Women Who Changed the World: 50 Amazing Americans. By Laurie Calkhoven. Illustrated by Patricia Castelao. Scholastic. $8.99.

     Sixty-six women, actually: there are the 50 referred to in this book’s title and 16 others listed more briefly at the end. Women Who Changed the World is not really about women who changed the world – it is about women who, to at least some extent, changed the United States, or who at least accomplished significant things.

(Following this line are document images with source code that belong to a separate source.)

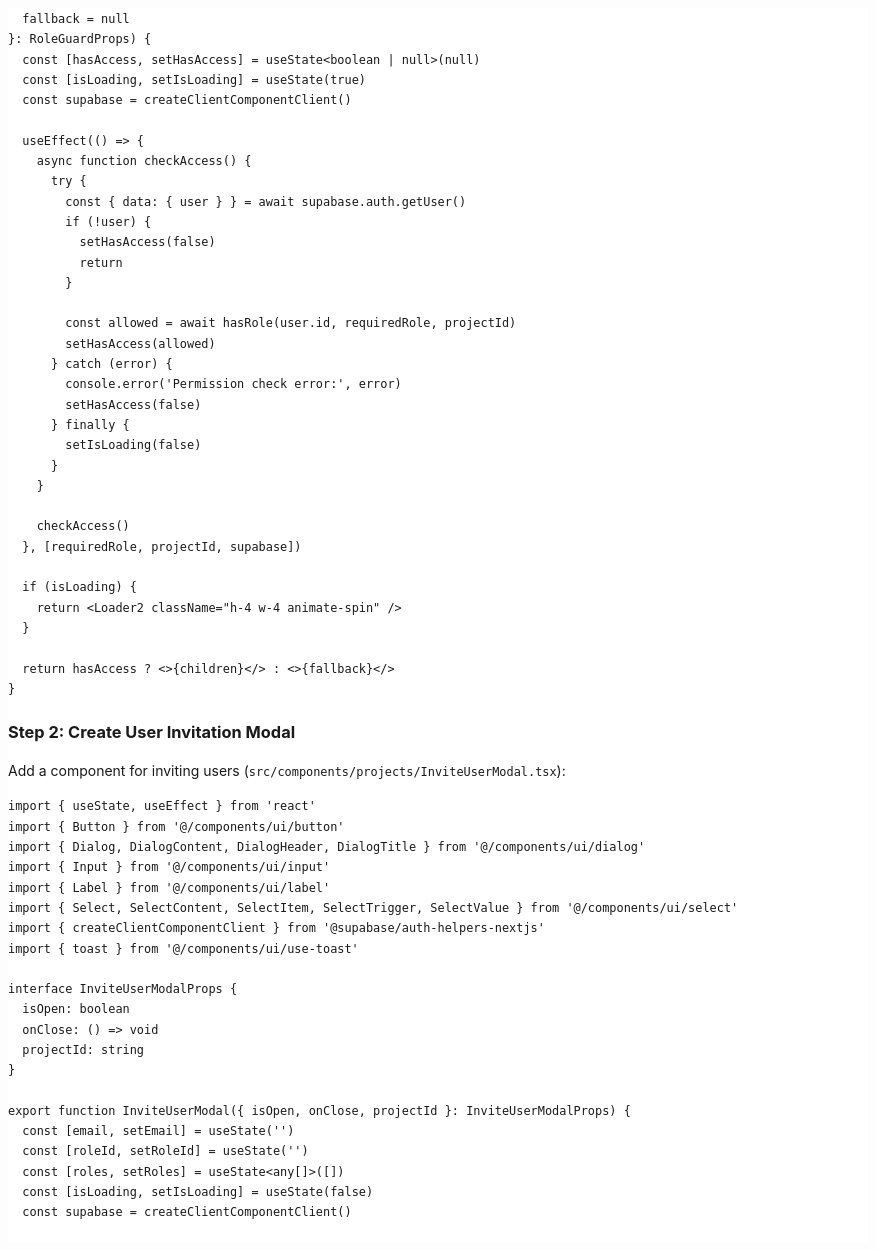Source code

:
 ```tsx
  fallback = null
}: RoleGuardProps) {
  const [hasAccess, setHasAccess] = useState<boolean | null>(null)
  const [isLoading, setIsLoading] = useState(true)
  const supabase = createClientComponentClient()
  
  useEffect(() => {
    async function checkAccess() {
      try {
        const { data: { user } } = await supabase.auth.getUser()
        if (!user) {
          setHasAccess(false)
          return
        }
        
        const allowed = await hasRole(user.id, requiredRole, projectId)
        setHasAccess(allowed)
      } catch (error) {
        console.error('Permission check error:', error)
        setHasAccess(false)
      } finally {
        setIsLoading(false)
      }
    }
    
    checkAccess()
  }, [requiredRole, projectId, supabase])
  
  if (isLoading) {
    return <Loader2 className="h-4 w-4 animate-spin" />
  }
  
  return hasAccess ? <>{children}</> : <>{fallback}</>
}
```

### Step 2: Create User Invitation Modal

Add a component for inviting users (`src/components/projects/InviteUserModal.tsx`):

```tsx
import { useState, useEffect } from 'react'
import { Button } from '@/components/ui/button'
import { Dialog, DialogContent, DialogHeader, DialogTitle } from '@/components/ui/dialog'
import { Input } from '@/components/ui/input'
import { Label } from '@/components/ui/label'
import { Select, SelectContent, SelectItem, SelectTrigger, SelectValue } from '@/components/ui/select'
import { createClientComponentClient } from '@supabase/auth-helpers-nextjs'
import { toast } from '@/components/ui/use-toast'

interface InviteUserModalProps {
  isOpen: boolean
  onClose: () => void
  projectId: string
}

export function InviteUserModal({ isOpen, onClose, projectId }: InviteUserModalProps) {
  const [email, setEmail] = useState('')
  const [roleId, setRoleId] = useState('')
  const [roles, setRoles] = useState<any[]>([])
  const [isLoading, setIsLoading] = useState(false)
  const supabase = createClientComponentClient()
  
```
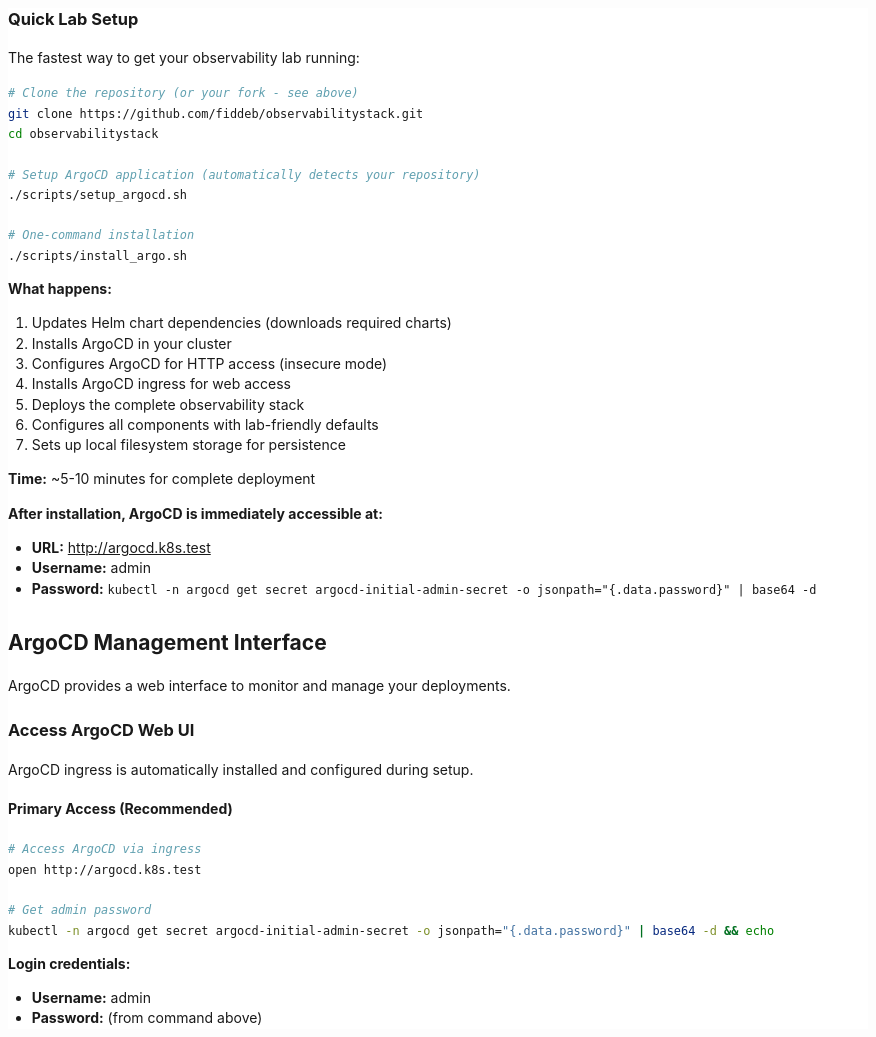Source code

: ### Quick Lab Setup
The fastest way to get your observability lab running:

```bash
# Clone the repository (or your fork - see above)
git clone https://github.com/fiddeb/observabilitystack.git
cd observabilitystack

# Setup ArgoCD application (automatically detects your repository)
./scripts/setup_argocd.sh

# One-command installation
./scripts/install_argo.sh
```

**What happens:**
1. Updates Helm chart dependencies (downloads required charts)
2. Installs ArgoCD in your cluster
3. Configures ArgoCD for HTTP access (insecure mode)
4. Installs ArgoCD ingress for web access
5. Deploys the complete observability stack
6. Configures all components with lab-friendly defaults
7. Sets up local filesystem storage for persistence

**Time:** ~5-10 minutes for complete deployment

**After installation, ArgoCD is immediately accessible at:**
- **URL:** http://argocd.k8s.test
- **Username:** admin  
- **Password:** `kubectl -n argocd get secret argocd-initial-admin-secret -o jsonpath="{.data.password}" | base64 -d`

## ArgoCD Management Interface

ArgoCD provides a web interface to monitor and manage your deployments.

### Access ArgoCD Web UI

ArgoCD ingress is automatically installed and configured during setup.

#### Primary Access (Recommended)
```bash
# Access ArgoCD via ingress
open http://argocd.k8s.test

# Get admin password
kubectl -n argocd get secret argocd-initial-admin-secret -o jsonpath="{.data.password}" | base64 -d && echo
```

**Login credentials:**
- **Username:** admin
- **Password:** (from command above)
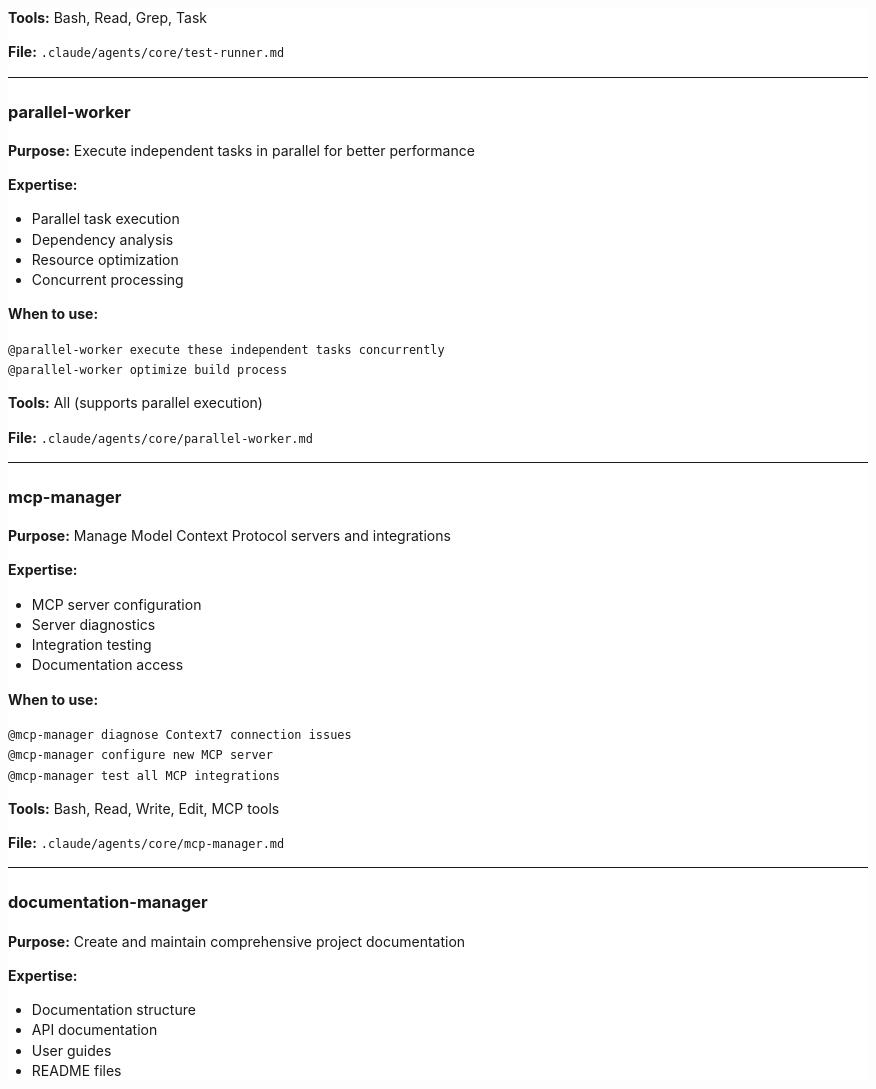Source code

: **Tools:** Bash, Read, Grep, Task

**File:** `.claude/agents/core/test-runner.md`

---

### parallel-worker
**Purpose:** Execute independent tasks in parallel for better performance

**Expertise:**
- Parallel task execution
- Dependency analysis
- Resource optimization
- Concurrent processing

**When to use:**
```
@parallel-worker execute these independent tasks concurrently
@parallel-worker optimize build process
```

**Tools:** All (supports parallel execution)

**File:** `.claude/agents/core/parallel-worker.md`

---

### mcp-manager
**Purpose:** Manage Model Context Protocol servers and integrations

**Expertise:**
- MCP server configuration
- Server diagnostics
- Integration testing
- Documentation access

**When to use:**
```
@mcp-manager diagnose Context7 connection issues
@mcp-manager configure new MCP server
@mcp-manager test all MCP integrations
```

**Tools:** Bash, Read, Write, Edit, MCP tools

**File:** `.claude/agents/core/mcp-manager.md`

---

### documentation-manager
**Purpose:** Create and maintain comprehensive project documentation

**Expertise:**
- Documentation structure
- API documentation
- User guides
- README files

The never-stated foundation of the book is the phrase “despite being women and being neglected or downplayed by male-dominated history books” – a typical redress-the-balance approach for a work avowedly aimed at 21st-century girls who, Laurie Calkhoven clearly hopes, will grow up to do special things themselves: “Seemingly ordinary girls grew up to become extraordinary women! …[Y]ou, too, can grow up to change the world!”

     This is a bit over-the-top, but Calkhoven’s brief biographies and Patricia Castelao’s straightforward illustrations are solid enough – although some of the drawings of the women look little like the photographs that are also included, with Castelao going out of her way to make her subjects seem dynamic and intense even if, for example, her color portraits of Lucille Ball and Maya Angelou bear little resemblance to the inset black-and-white photographs.

     Most of the names here are de rigueur for books intended to inspire contemporary girls: Pocahontas, Harriet Tubman, Helen Keller, Eleanor Roosevelt, Amelia Earhart, and a slew of women born in the 20th century (30 of the 50 in the primary list, unfortunately implying a paucity of female role models from earlier times). It is good to see some less-familiar names among the frequently mentioned ones: journalist Nellie Bly, photojournalist Margaret Bourke-White, pharmacologist Gertrude Eliot, ballerina Misty Copeland. And it is good to have the book laid out in a readily accessible format, with a “Fact File” about each woman (birth and death years and locations, spouse if any, children if any) and a couple of specific facts of interest in addition to those contained in each brief biography. For example, the item about author Laura Ingalls Wilder talks about how much the children in Wisconsin in her time enjoyed roasted pig tail as a once-a-year treat; the one about athlete Babe Didrikson Zaharias explains that she got her nickname after hitting five home runs in one baseball game, putting her on par with Babe Ruth in the eyes of her neighborhood friends; and the one about Nancy Reagan mentions her starring opposite Ronald Reagan in a film called Hellcats of the Navy.

     There are no profundities in Women Who Changed the World. That is not the purpose of a book intended as an easy-to-read work of uplift for 21st-century girls who may be searching for role models. The specific women chosen for the main list and the subsidiary one at the end are arguable: Ella Fitzgerald makes the main list, but Marian Anderson does not, for example, and – genuinely strangely – Supreme Court Justice Sonia Sotomayor is in the main sequence while Sandra Day O’Connor, the first woman ever to sit on that court, is not. The book also includes a rather odd 25-term glossary that contains the words “classify,” “eclipse” and “settler.” The word selection makes it seem as if the book is targeted at very young children indeed, but the writing itself is appropriate for somewhat older readers – up to age 10 or even 12. Girls who encounter a paucity of discussions of women in traditional school books – a less-common occurrence now than a generation ago – may find Women Who Changed the World a useful supplement to classroom reading. It is not a particularly entertaining book, and is not intended to be; but as a gateway to basic information on some women whose roles in United States history may be inspirational for young girls today, it is certainly a satisfactory work.